The process felt like a punishment. The workmen, when they finally arrived, did a pretty good job. And, during this cost of living crisis, I’m glad we got the panels, although a word to the wise. Pigeons love solar panels, which offer year-round shelter to the prolific little breeders. If you’re thinking of taking the plunge, invest in some netting, or else buy a power-washer.
Then there’s the EV. Don’t get me wrong, I love driving it. It’s like piloting a space cruiser. When some rube ploughed into the back of my Nissan Leaf, the insurer provided a petrol engine replacement. It was like trading it in for a Sherman tank. I hated the thing.
But it might be worth driving a pig and shelling out for fuel to escape Rachel Reeves’ EV poll tax. I get that the chancellor needed to find a way to replace the lost revenues from fuel duty. But the new 3p-a-mile charge, when it comes in in September, will be punitive to high users. The administration of it looks like a bureaucratic nightmare, too, waiting to strangle all those who get caught up in it.
Reeves wants us to estimate our per-mile usage and pay in advance. Overestimate your bill and you’ll get a refund and/or credit against the next year. The reverse is true for an underestimate.
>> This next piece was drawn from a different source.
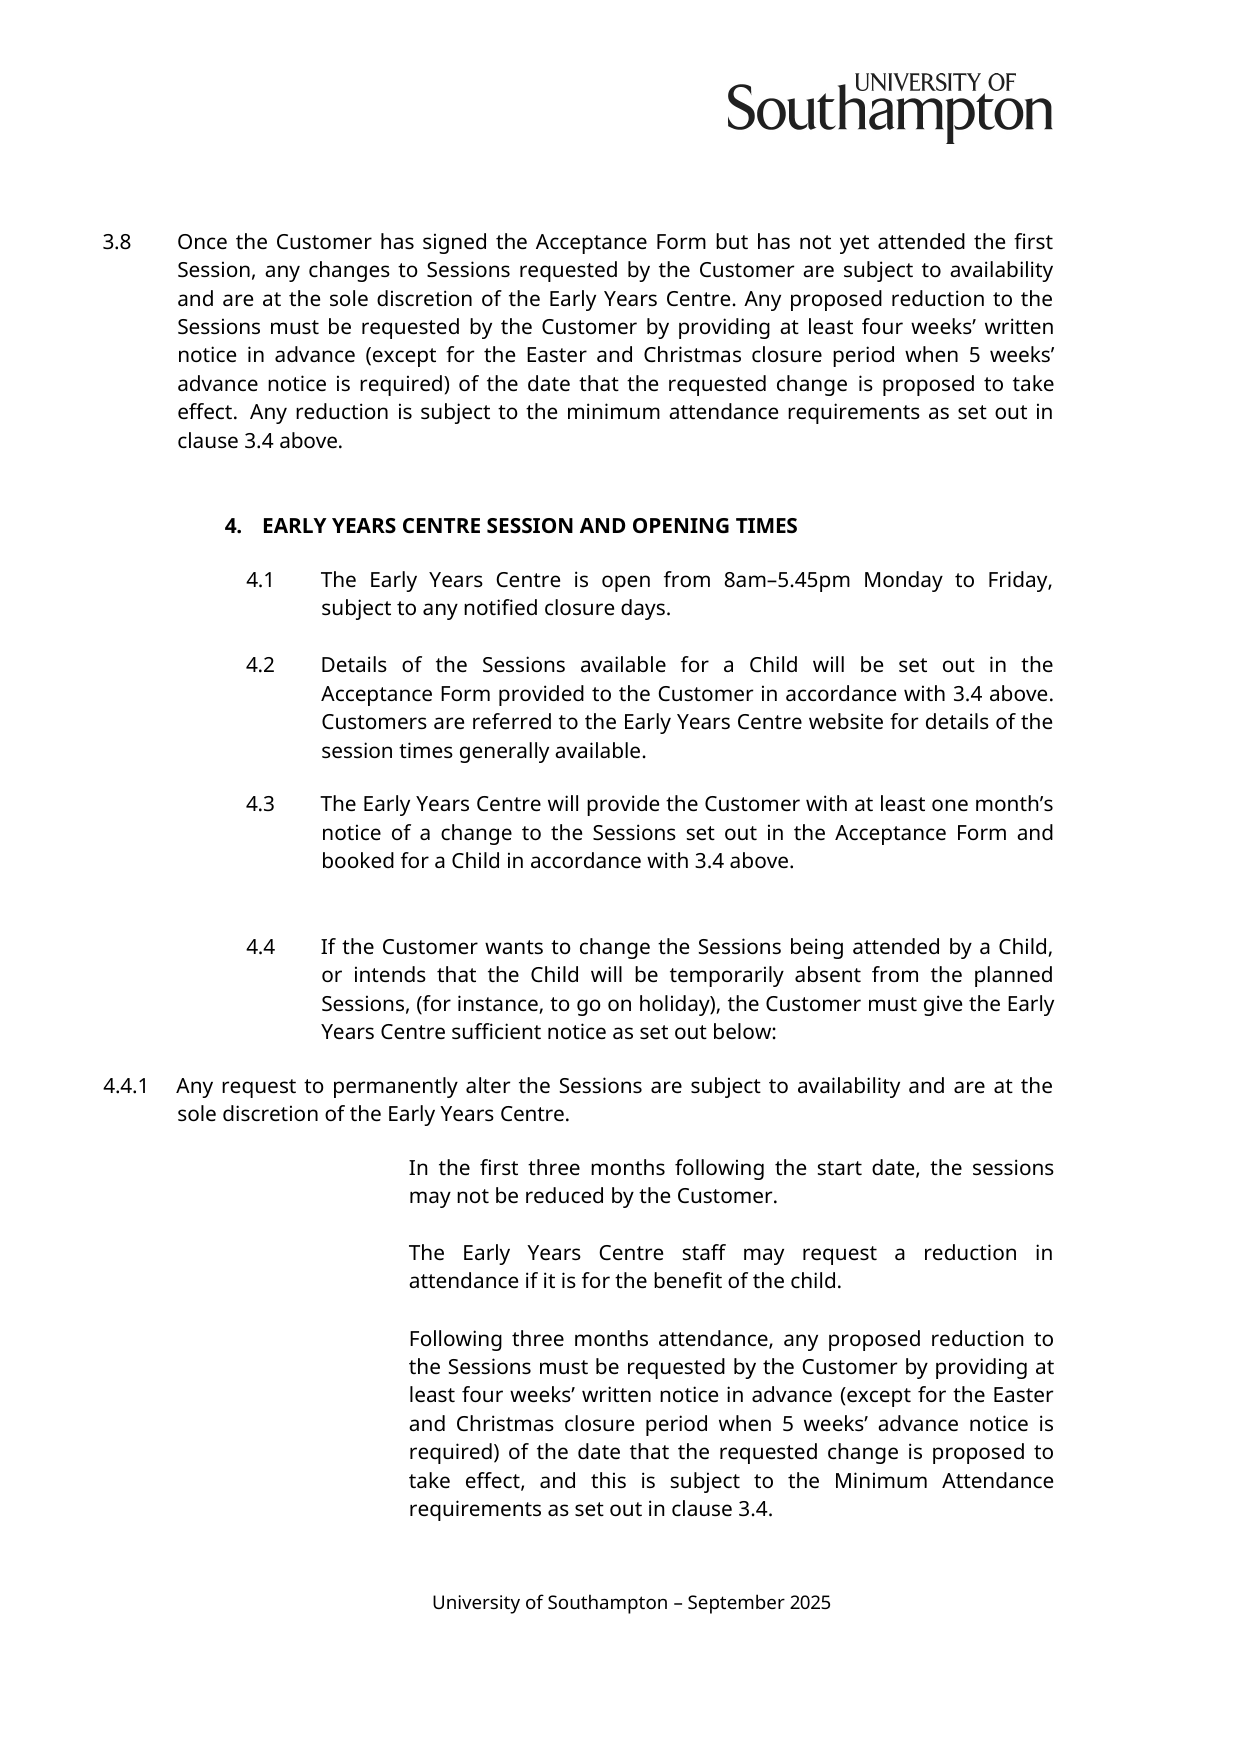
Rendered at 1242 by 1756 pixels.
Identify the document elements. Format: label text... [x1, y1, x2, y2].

You don’t need a PhD to see the flaws, just a dose of the common sense our government appears to be horribly lacking in.
The idea was clearly dreamed up by people with a puffed up sense of their own self-importance and no conception of what it’s like living in the real world, and of how frustrating it is to deal with the state’s sepulchral bureaucracy. The one that holds that the taxpayer is always in the wrong.
Our political masters are in income brackets where they can easily afford to pay people to deal with this rubbish for them (although that doesn’t always go so well, just google Angela Rayner and stamp duty). A dose of reality would do them the world of good.
While formulating the new tax, the government has been putting a gun to the head of a car industry already grappling with the impact of bad policy (starting with Brexit) with its ruinous fining regime. It lands those which fail to hit targets for EV sales with punitive penalties. After pulling the rug out from under them with a latter day poll tax that will inevitably make EVS much less popular, would anyone blame them for pulling out?
Most people, I think, want to do the right thing. They accept that we need to clean up our planet and ensure that it’s liveable for our children. But the authorities need to help them with it.
Ed Miliband is hot for net zero. It’s like a teenage crush for him. But as with most teenage crushes, reality has a nasty habit of cooling one’s ardour and all of a sudden its tears before bedtime and a lifelong fondness for lovelorn indie-pop.
It’s never going to happen unless he and his colleagues work out that they need to bring the public along with them. Pious statements, hectoring, lecturing, and taxes that look like they were designed by the Spike, the big meanie from the Gremlins movies, aren’t going to do the job.
If a convinced and committed greenie like me is getting thoroughly fed up, then, Houston, we have a problem.